I have to solve this simple boolean function :
$$f_1 * f_2 = (x_1 + x_2) * (!x_1 + x_3)$$
The solution is : $x_1*x_3 + !x_1*x_2$
Can anyone make a step by step solution because after getting :
$$x_1*x_3 + x_2*(!x_1) + x_2*x_3$$
I don't know how to proceed (I got stuck).
Thanks
On
As abiessu says the $x_2*x_3$ term is redundant. But the actual theorem is called consensus. $X Y + \overline X Z + Y Z = X Y + \overline X Z$
$$x_1*x_3 + x_2*\overline x_1 + x_2*x_3$$
Another way of looking at it. Expand term 3 and have it absorbed in the two other terms.

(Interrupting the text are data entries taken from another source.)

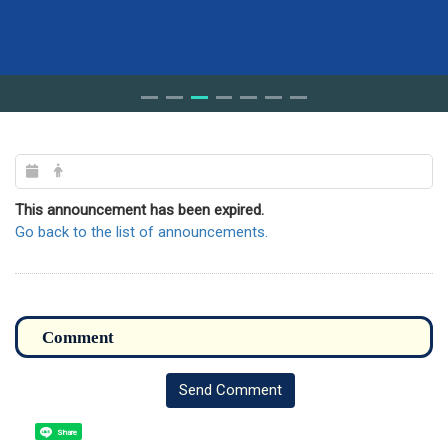
This announcement has been expired.
Go back to the list of announcements.
Send Comment
Share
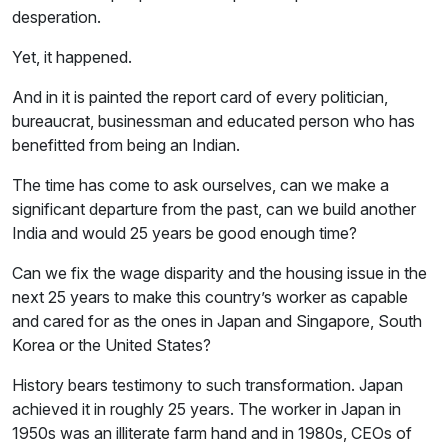
desperation.
Yet, it happened.
And in it is painted the report card of every politician,
bureaucrat, businessman and educated person who has
benefitted from being an Indian.
The time has come to ask ourselves, can we make a
significant departure from the past, can we build another
India and would 25 years be good enough time?
Can we fix the wage disparity and the housing issue in the
next 25 years to make this country’s worker as capable
and cared for as the ones in Japan and Singapore, South
Korea or the United States?
History bears testimony to such transformation. Japan
achieved it in roughly 25 years. The worker in Japan in
1950s was an illiterate farm hand and in 1980s, CEOs of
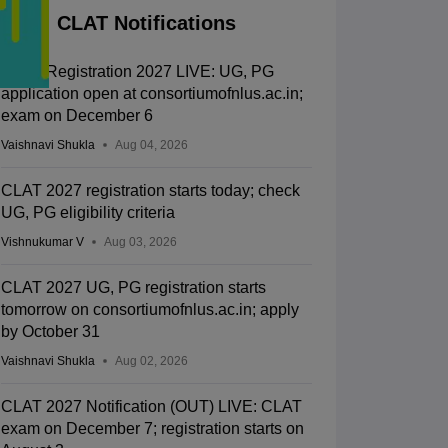
CLAT Notifications
CLAT Registration 2027 LIVE: UG, PG
application open at consortiumofnlus.ac.in;
exam on December 6
Vaishnavi Shukla
Aug 04, 2026
CLAT 2027 registration starts today; check
UG, PG eligibility criteria
Vishnukumar V
Aug 03, 2026
CLAT 2027 UG, PG registration starts
tomorrow on consortiumofnlus.ac.in; apply
by October 31
Vaishnavi Shukla
Aug 02, 2026
CLAT 2027 Notification (OUT) LIVE: CLAT
exam on December 7; registration starts on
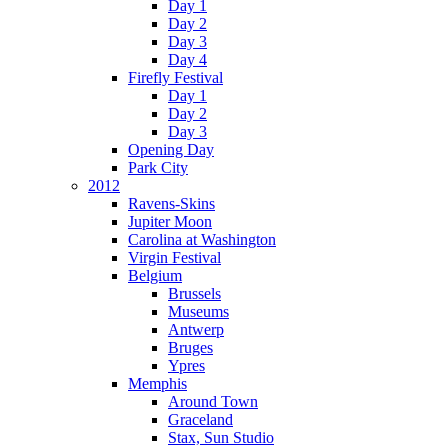
Day 1
Day 2
Day 3
Day 4
Firefly Festival
Day 1
Day 2
Day 3
Opening Day
Park City
2012
Ravens-Skins
Jupiter Moon
Carolina at Washington
Virgin Festival
Belgium
Brussels
Museums
Antwerp
Bruges
Ypres
Memphis
Around Town
Graceland
Stax, Sun Studio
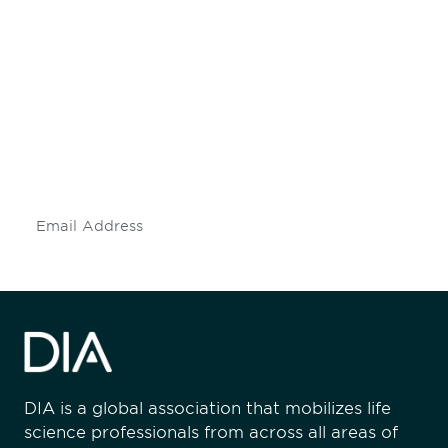
Be informed and stay
engaged.
Don't miss an opportunity - join our
mailing list to stay up to date on DIA
insights and events.
Subscribe
DIA is a global association that mobilizes life
science professionals from across all areas of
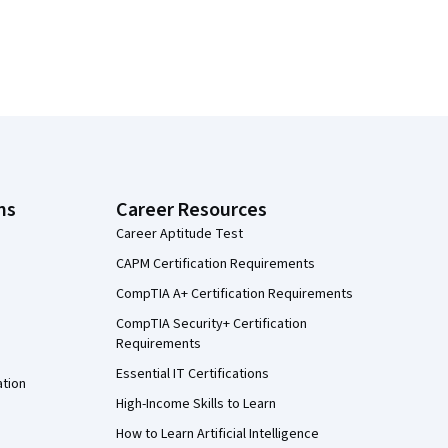
ns
Career Resources
Career Aptitude Test
CAPM Certification Requirements
CompTIA A+ Certification Requirements
CompTIA Security+ Certification
Requirements
Essential IT Certifications
ation
High-Income Skills to Learn
How to Learn Artificial Intelligence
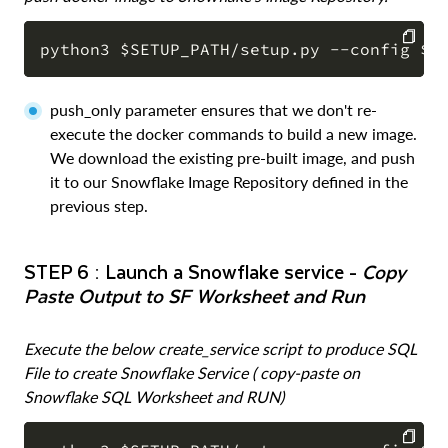
COPY
push_only parameter ensures that we don't re-
execute the docker commands to build a new image.
We download the existing pre-built image, and push
it to our Snowflake Image Repository defined in the
previous step.
STEP 6 : Launch a Snowflake service -
Copy
Paste Output to SF Worksheet and Run
Execute the below create_service script to produce SQL
File to create Snowflake Service ( copy-paste on
Snowflake SQL Worksheet and RUN)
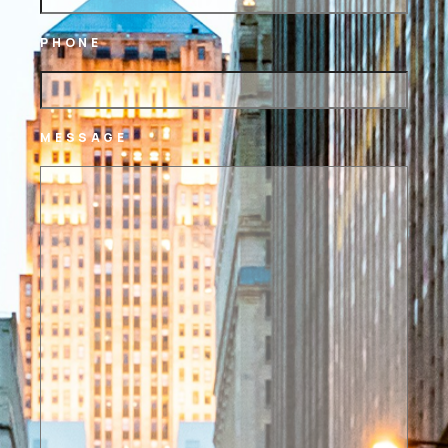
PHONE
MESSAGE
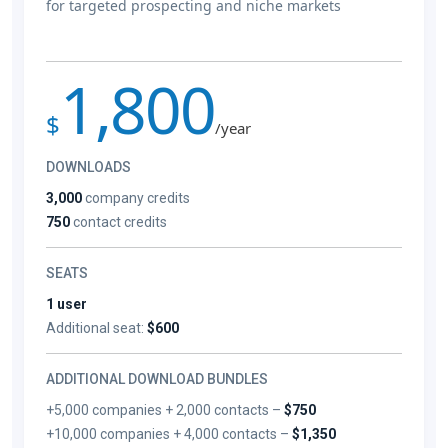
for targeted prospecting and niche markets
1,800
$
/year
DOWNLOADS
3,000
company credits
750
contact credits
SEATS
1 user
Additional seat:
$600
ADDITIONAL DOWNLOAD BUNDLES
+5,000 companies + 2,000 contacts –
$750
+10,000 companies + 4,000 contacts –
$1,350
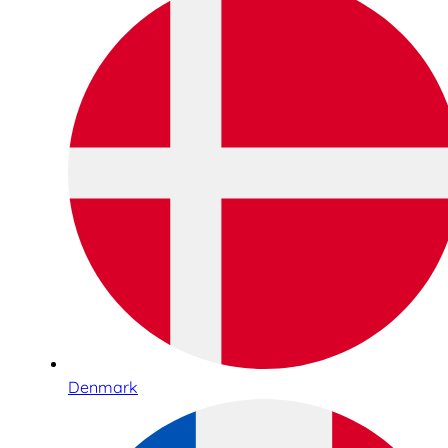
Denmark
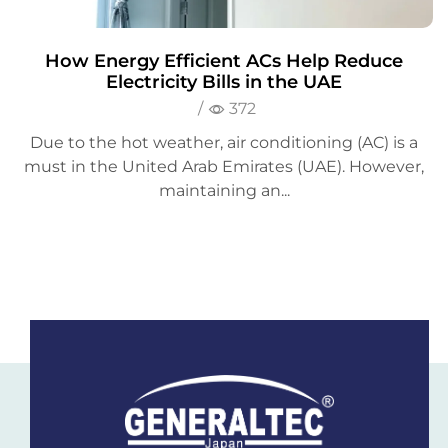
How Energy Efficient ACs Help Reduce
Electricity Bills in the UAE
/
372
Due to the hot weather, air conditioning (AC) is a
must in the United Arab Emirates (UAE). However,
maintaining an...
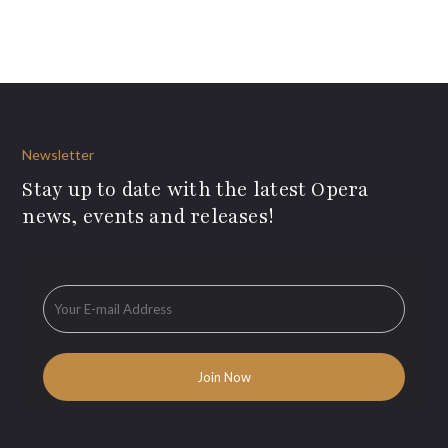
Newsletter
Stay up to date with the latest Opera
news, events and releases!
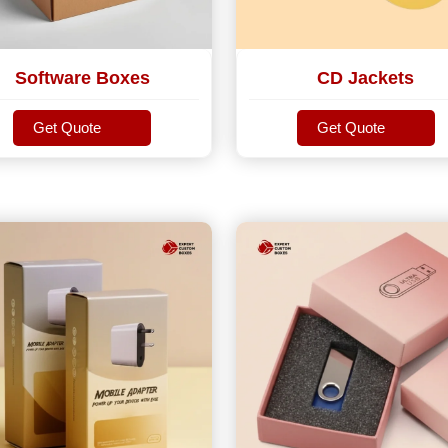
Software Boxes
CD Jackets
Get Quote
Get Quote
Get Quote
Get Quote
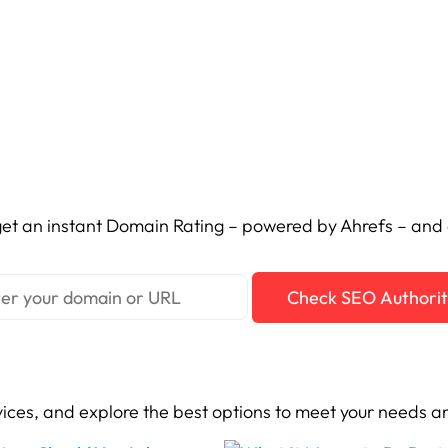
et an instant Domain Rating – powered by Ahrefs – and c
Check SEO Authori
vices, and explore the best options to meet your needs a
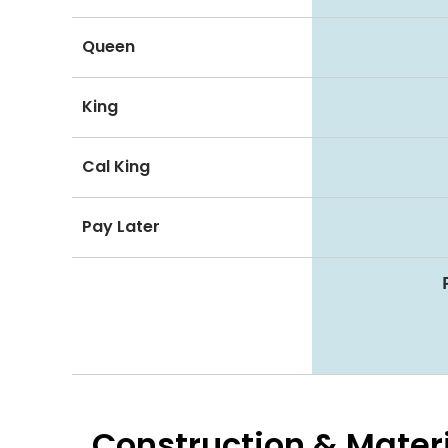
Queen
King
Cal King
Pay Later
Construction & Mater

$$x_1*x_3 + x_2*\overline x_1 + x_2*x_3*(\overline x_1 +x_1)$$ $$x_1*x_3 + x_2*\overline x_1 + \overline x_1 *x_2*x_3* +\ x_1*x_2*x_3$$ Look for common terms. $$x_1*x_3 * (1 + x_2) + \overline x_1* x_2 * (1 + x_3)$$ $$x_1*x_3 + \overline x_1* x_2$$
If $x_1$ then you get $x_3+x_2*x_3 = x_3(1+x_2) = x_3$; if $!x_1$ then you get $x_2+x_2*x_3 = x_2(1+x_3) = x_2$. In either case, $x_2*x_3$ is redundant, so it can be discarded from the solution.